Allegations of staff-on-inmate sexual victimization increased more than allegations of inmateon-inmate victimization; however, substantiated incidents of inmate-on-inmate sexual victimization rose more than substantiated incidents of staff-on-inmate sexual victimization.
Data in this report come from the Survey of Sexual Victimization, an annual collection mandated by the Prison Rape Elimination Act of 2003 (PREA) and conducted by BJS since 2004 to measure the incidence of prison rape. The survey is based on the official administrative records of correctional systems and jails, and covers all federal prisons, state prisons, facilities operated by the U.S. military and Immigrations and Customs Enforcement (ICE), and a representative sample of local jails, jails in Indian country and privately operated jails and prisons.

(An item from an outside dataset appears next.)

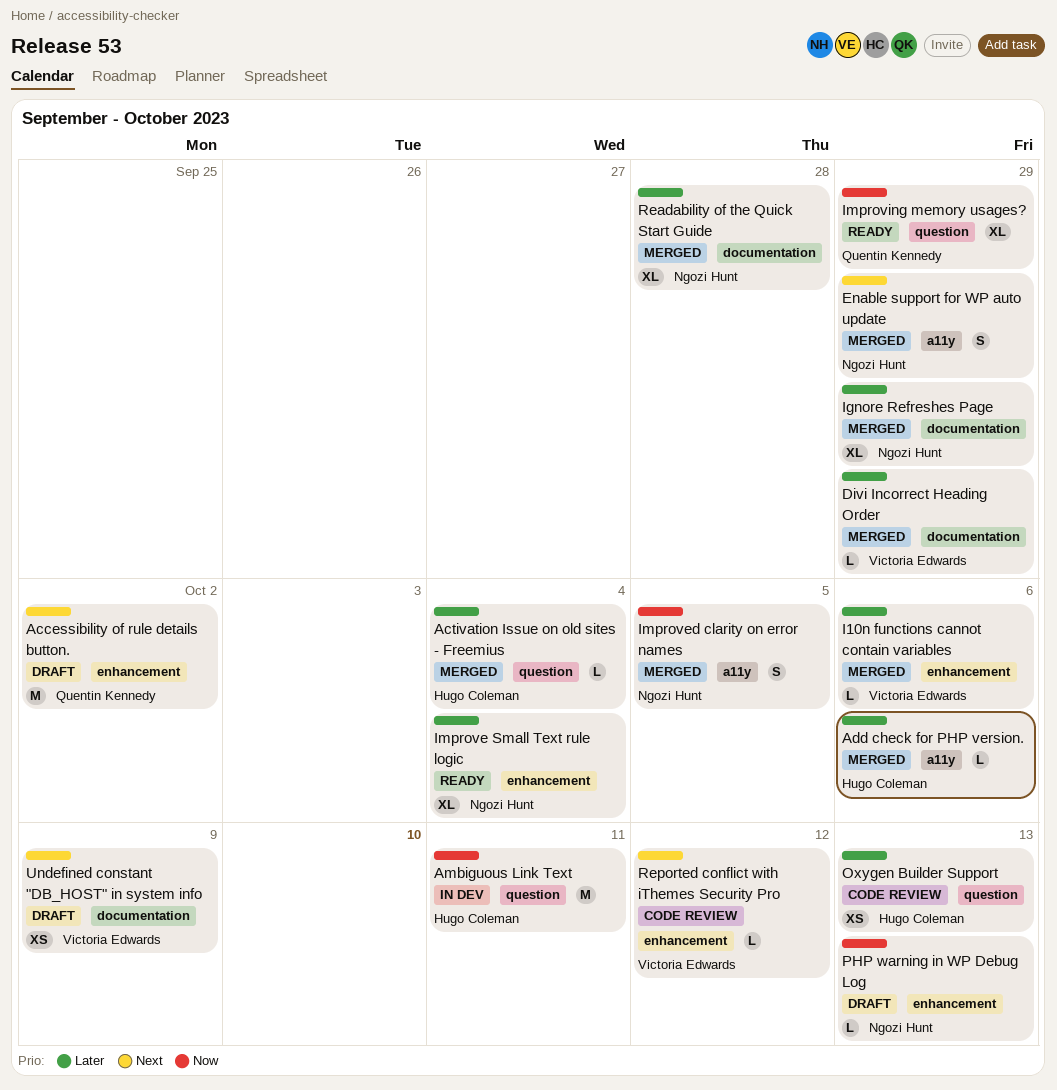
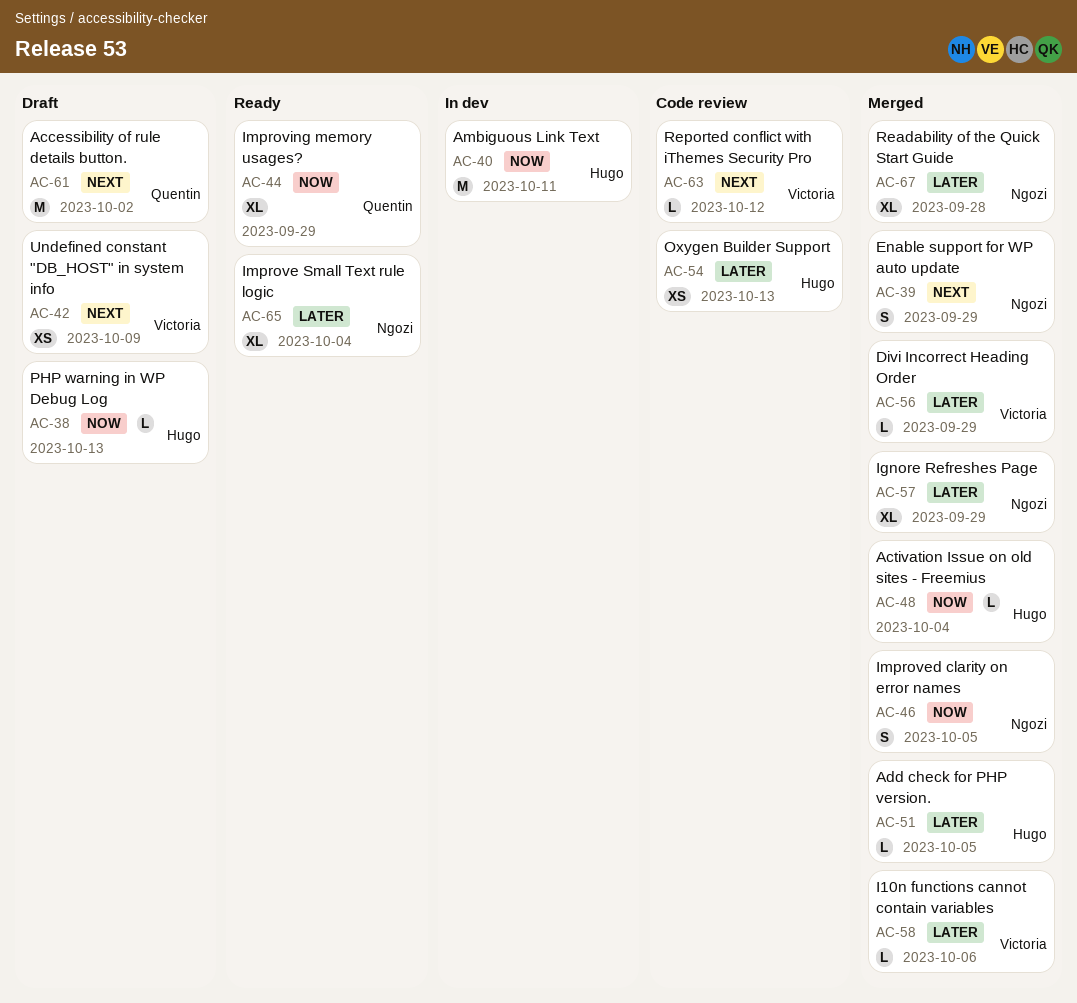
Activation Issue on old sites - Freemius, priority: Later -> Now
Add check for PHP version., due: Oct 6 -> Oct 5
PHP warning in WP Debug Log, owner: Ngozi Hunt -> Hugo Coleman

The report, Sexual Victimization Reported by Adult Correctional Authorities, 2012-15 (NCJ 251146), was written by BJS statistician Ramona R. Rantala. This report, related documents and additional information about BJS’s statistical publications and programs can be found on the BJS website at www.bjs.gov.
The Bureau of Justice Statistics of the U.S. Department of Justice is the principal federal agency responsible for collecting, analyzing and disseminating reliable statistics on crime and justice systems in the United States. Jeffrey H. Anderson is director.
The Office of Justice Programs, headed by Acting Assistant Attorney General Laura L. Rogers, provides federal leadership in developing the nation’s capacity to prevent and control crime, administer justice and assist victims. OJP has six bureaus and offices: the Bureau of Justice Assistance; the Bureau of Justice Statistics; the National Institute of Justice; the Office of Juvenile Justice and Delinquency Prevention; the Office for Victims of Crime; and the Office of Sex Offender Sentencing, Monitoring, Apprehending, Registering and Tracking (SMART). More information about OJP and its components can be found at www.ojp.gov.